**Goal**
Rewrite the lines below with each "common name" replaced by "vernacular name" and all other text left unchanged. Leave the pictures out.

**Rows**
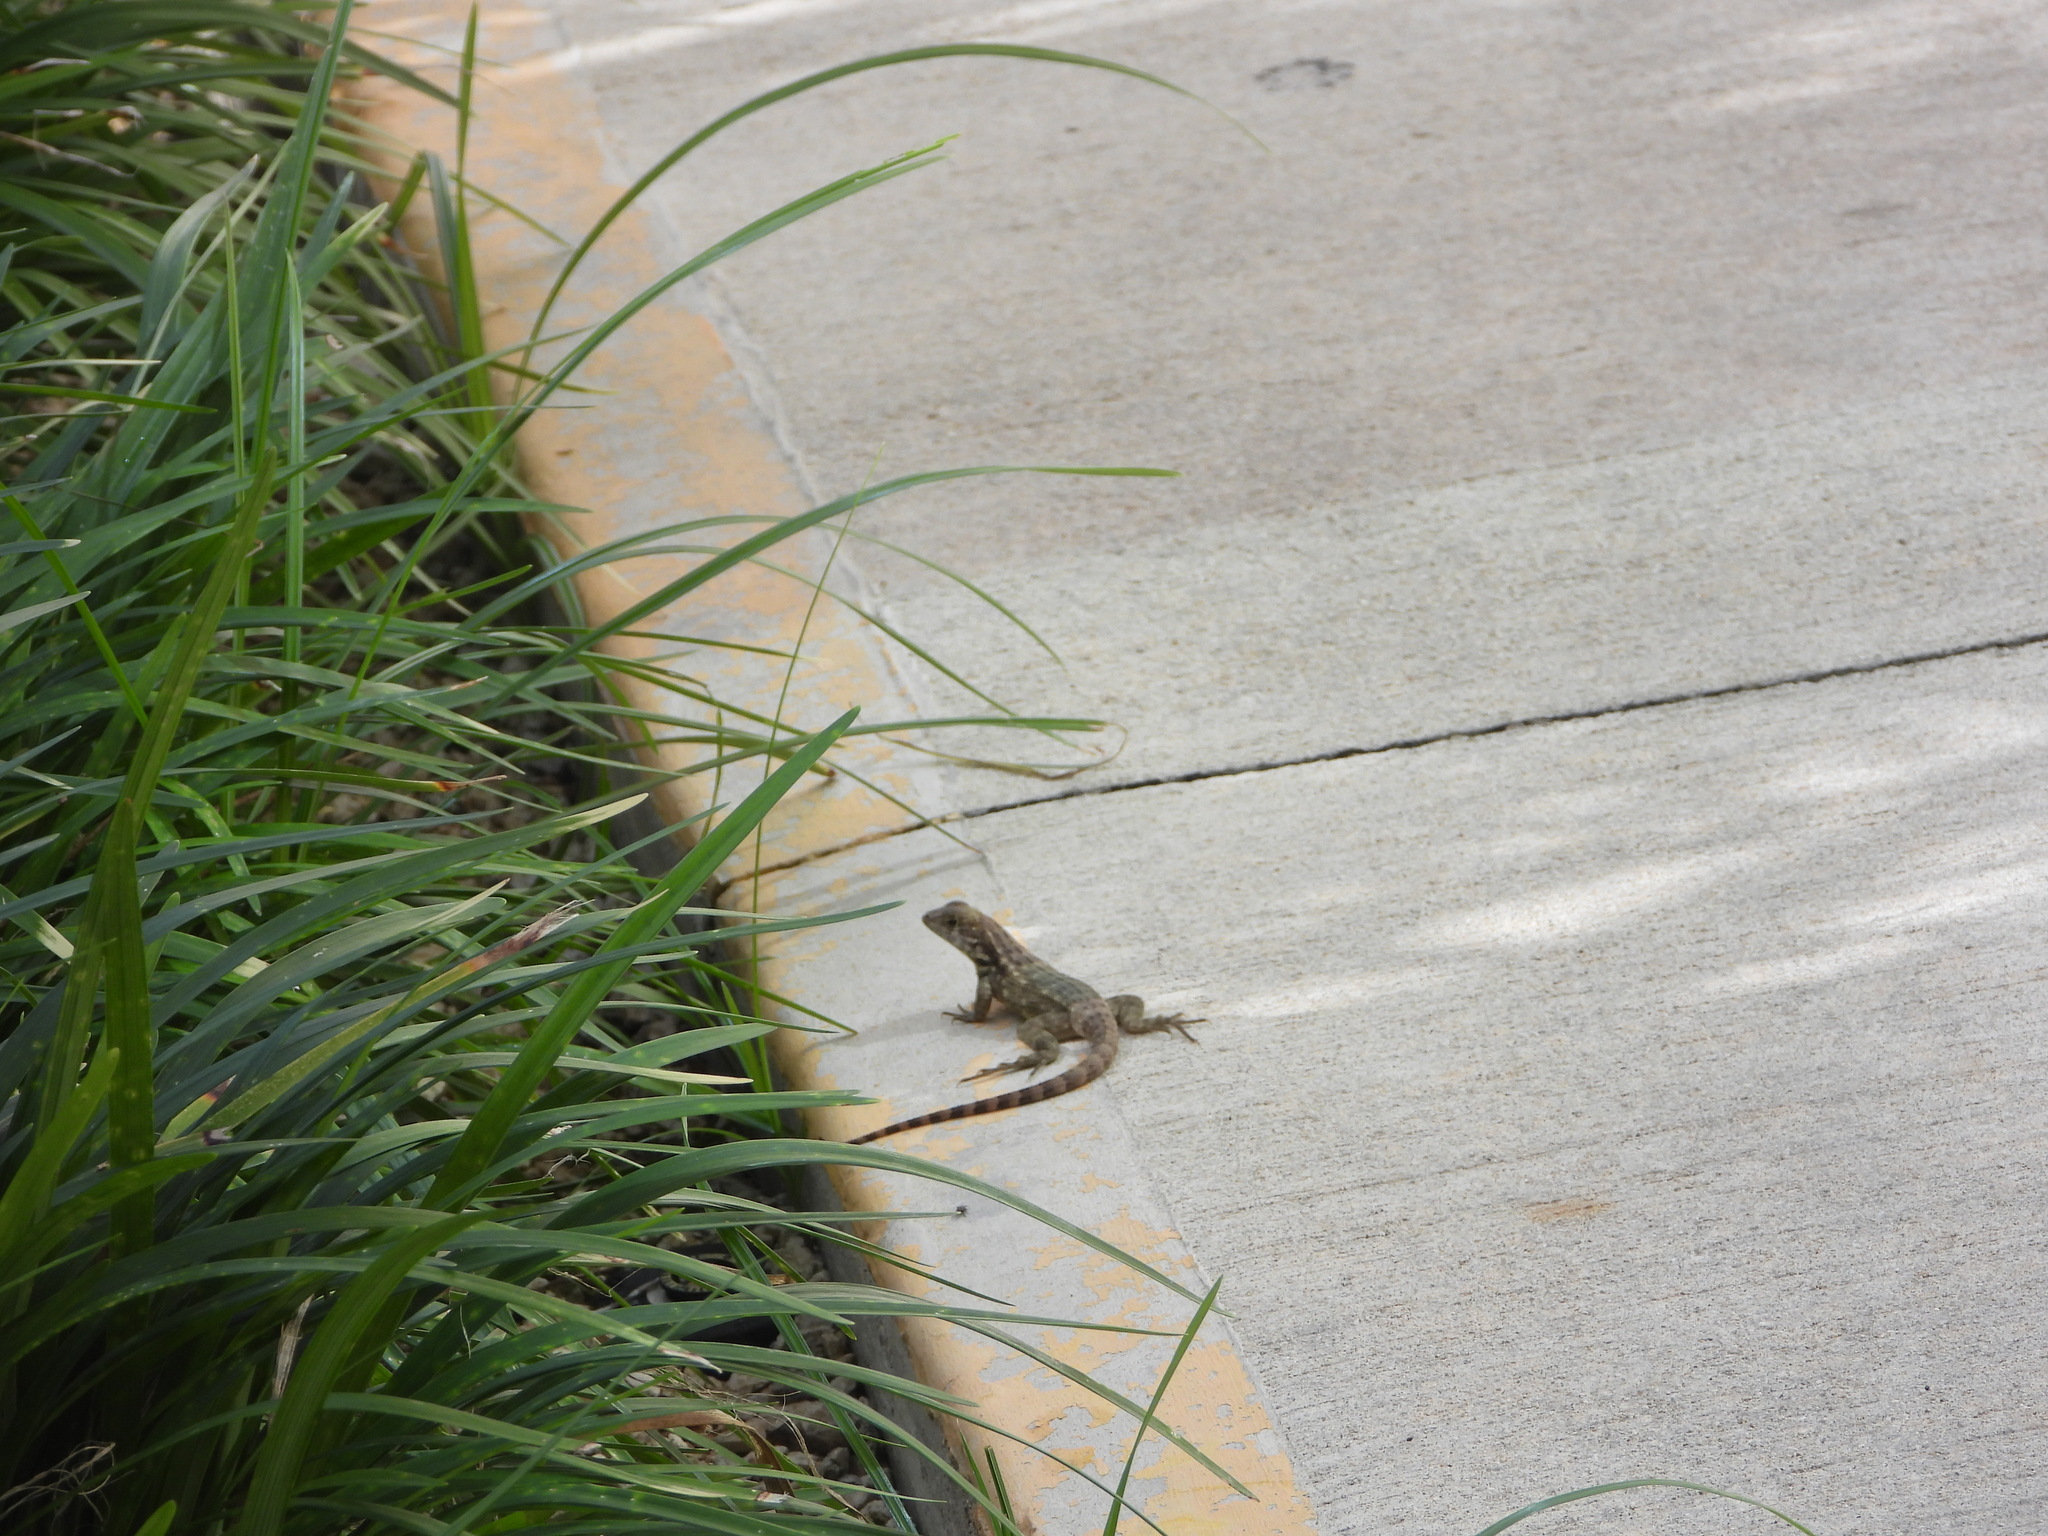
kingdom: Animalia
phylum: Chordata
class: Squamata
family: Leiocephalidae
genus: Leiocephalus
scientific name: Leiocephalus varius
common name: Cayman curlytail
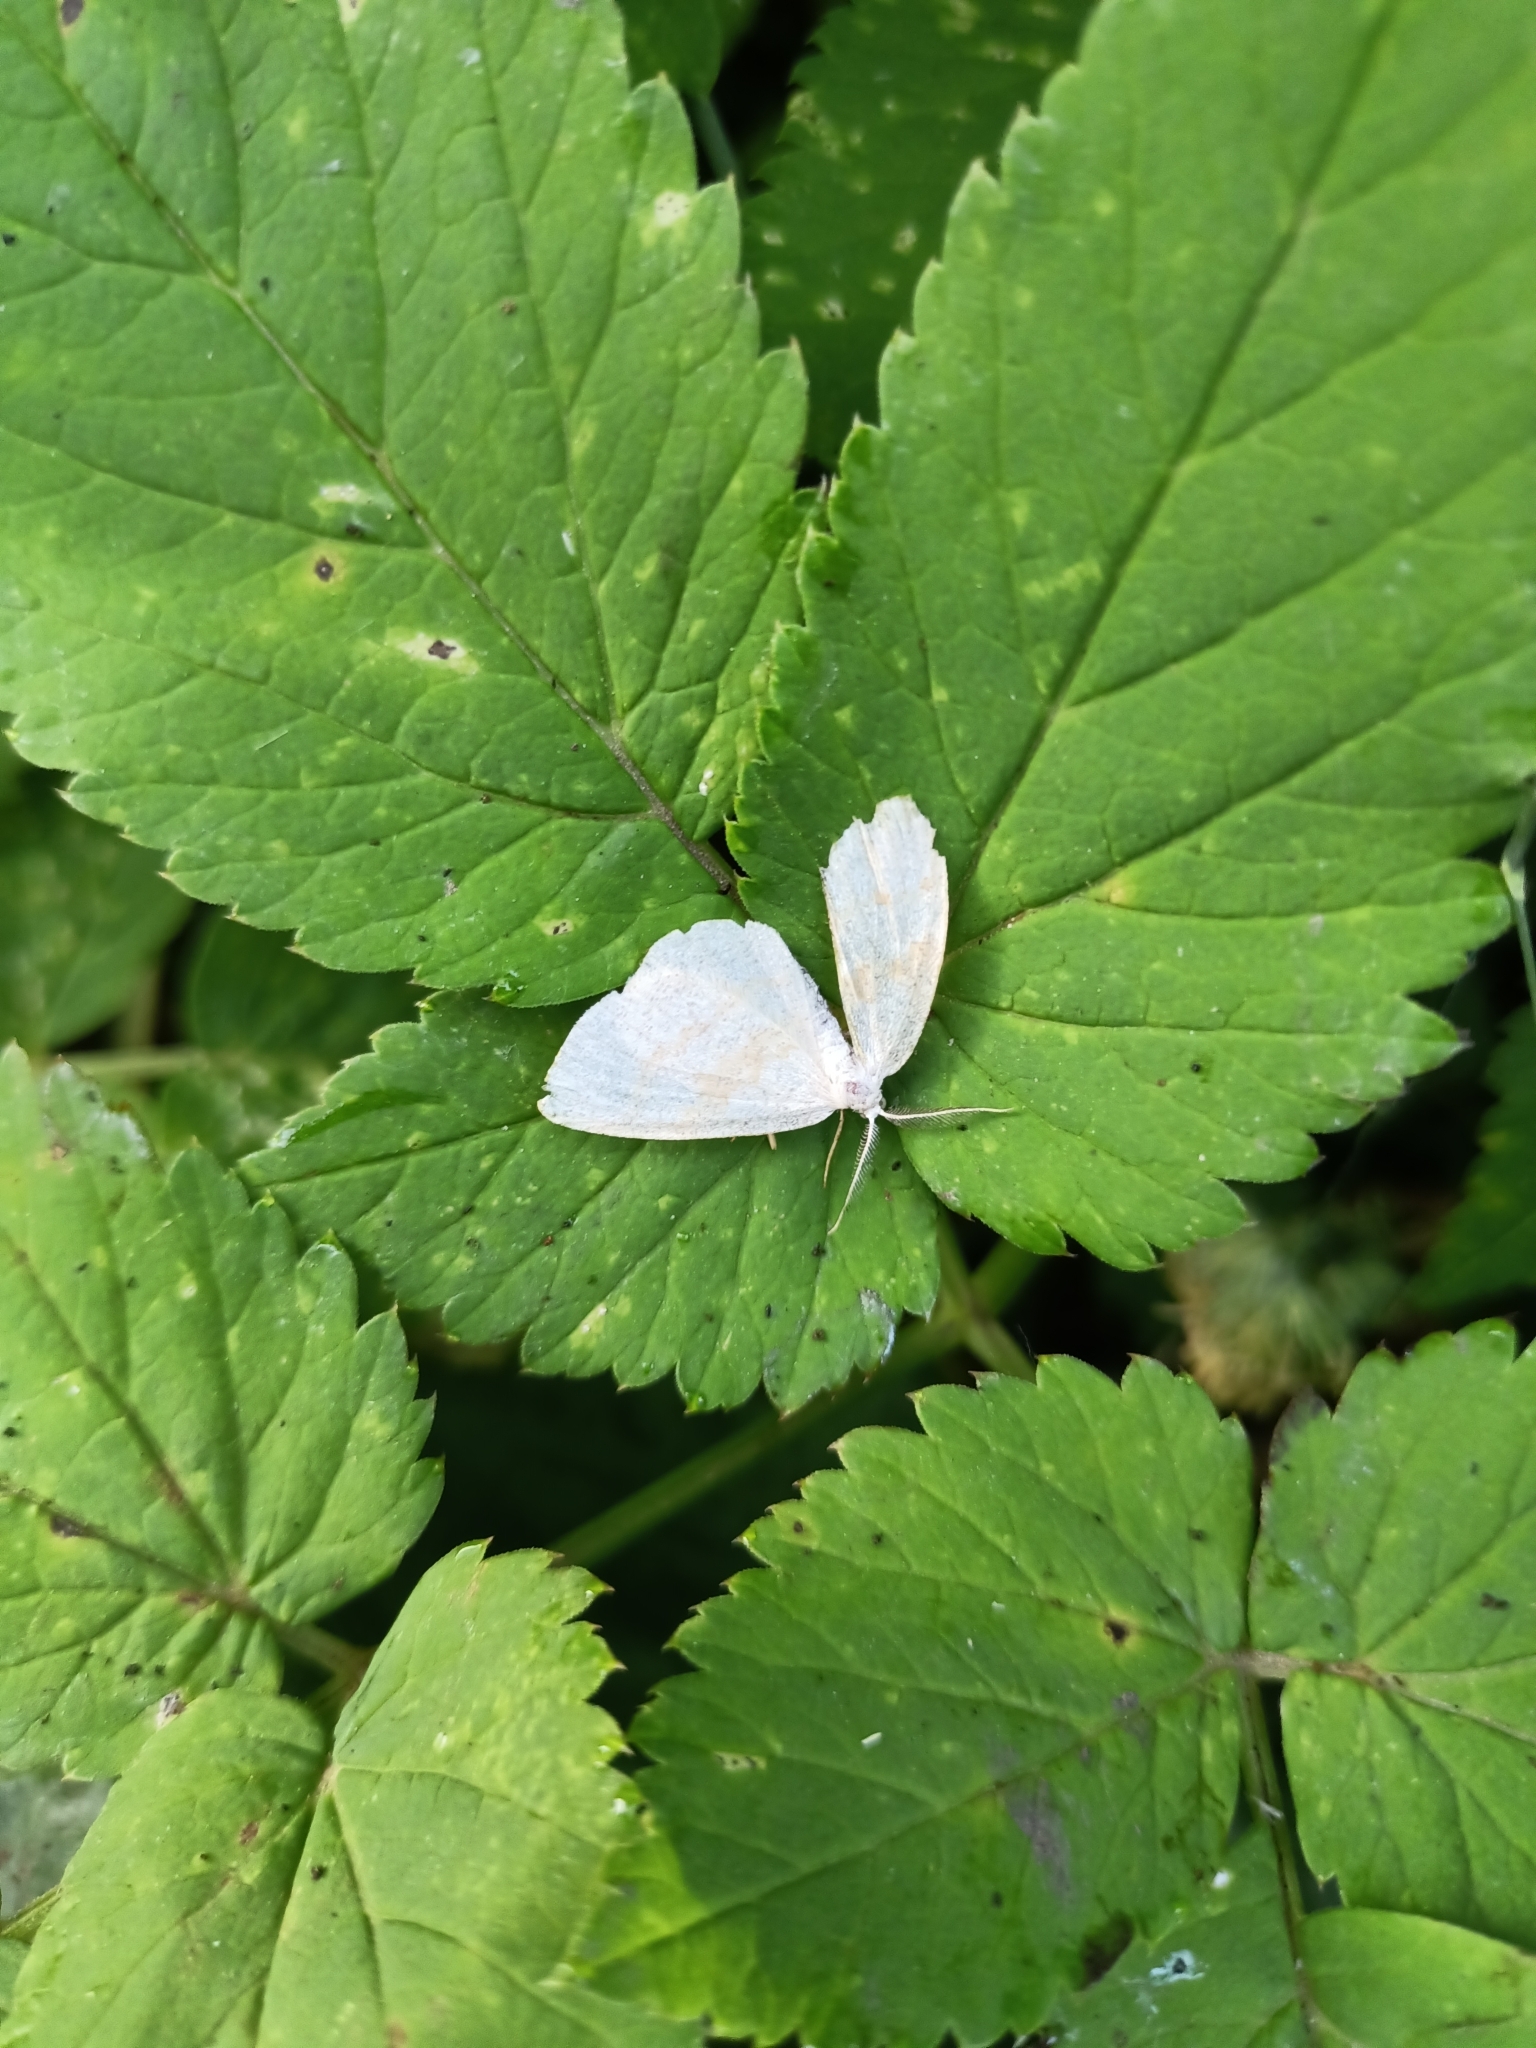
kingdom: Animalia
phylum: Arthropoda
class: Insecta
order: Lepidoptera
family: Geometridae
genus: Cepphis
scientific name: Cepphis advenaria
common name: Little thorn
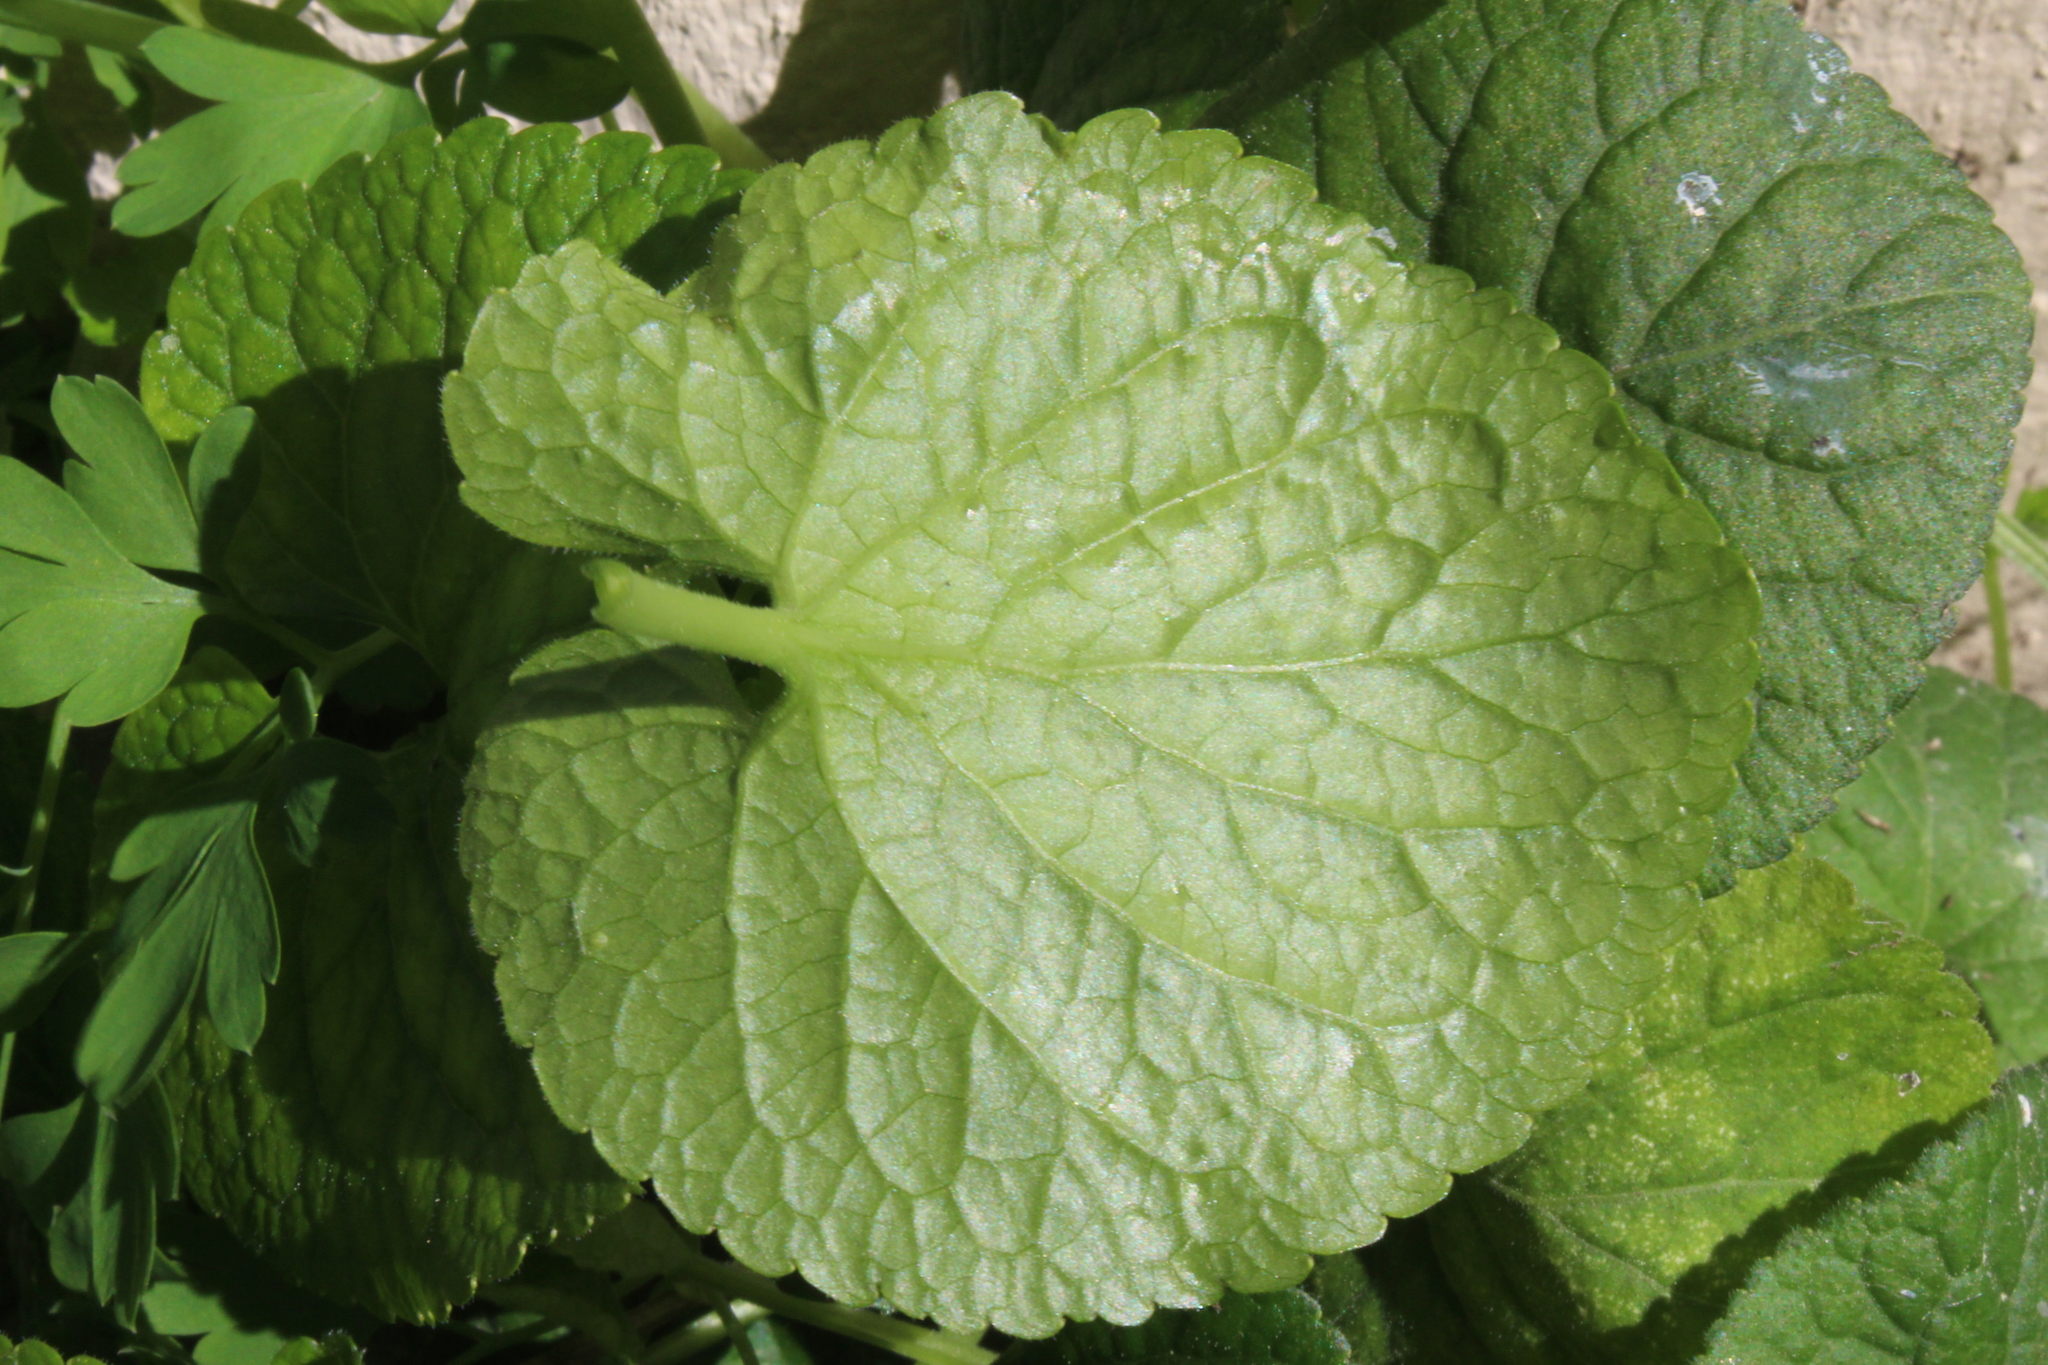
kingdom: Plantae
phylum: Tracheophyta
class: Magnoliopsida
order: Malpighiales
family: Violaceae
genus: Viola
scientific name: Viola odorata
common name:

**Expected answer**
kingdom: Animalia
phylum: Chordata
class: Squamata
family: Leiocephalidae
genus: Leiocephalus
scientific name: Leiocephalus varius
vernacular name: Cayman curlytail
kingdom: Animalia
phylum: Arthropoda
class: Insecta
order: Lepidoptera
family: Geometridae
genus: Cepphis
scientific name: Cepphis advenaria
vernacular name: Little thorn
kingdom: Plantae
phylum: Tracheophyta
class: Magnoliopsida
order: Malpighiales
family: Violaceae
genus: Viola
scientific name: Viola odorata
vernacular name:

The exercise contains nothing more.